Excerpts from a dataset:
* * *

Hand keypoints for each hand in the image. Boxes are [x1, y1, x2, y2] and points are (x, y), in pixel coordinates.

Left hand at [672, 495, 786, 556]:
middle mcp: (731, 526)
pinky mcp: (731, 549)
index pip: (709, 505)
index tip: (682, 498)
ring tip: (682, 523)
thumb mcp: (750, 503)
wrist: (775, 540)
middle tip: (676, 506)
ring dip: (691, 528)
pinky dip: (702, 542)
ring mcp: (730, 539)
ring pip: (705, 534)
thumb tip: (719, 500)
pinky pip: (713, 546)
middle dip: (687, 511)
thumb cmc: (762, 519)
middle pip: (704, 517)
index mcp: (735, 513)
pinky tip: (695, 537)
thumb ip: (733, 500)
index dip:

* * *

Print the entries exactly. Include every one.

> [RESULT OF THE TASK]:
Hand keypoints for each hand in the image. Boxes are [x1, y1, x2, y2] and points are (x, y), in pixel coordinates.

Left hand at [672, 495, 786, 556]:
middle mcp: (731, 526)
pinky mcp: (731, 549)
index pip: (709, 505)
index tip: (682, 498)
ring tip: (682, 523)
thumb mcp: (750, 503)
wrist: (775, 540)
middle tip: (676, 506)
ring dip: (691, 528)
pinky dip: (702, 542)
ring mcp: (730, 539)
ring pip: (705, 534)
thumb tip: (719, 500)
pinky pip: (713, 546)
middle dip: (687, 511)
thumb cmc: (762, 519)
middle pip: (704, 517)
index mcp: (735, 513)
pinky tip: (695, 537)
thumb ip: (733, 500)
index dip:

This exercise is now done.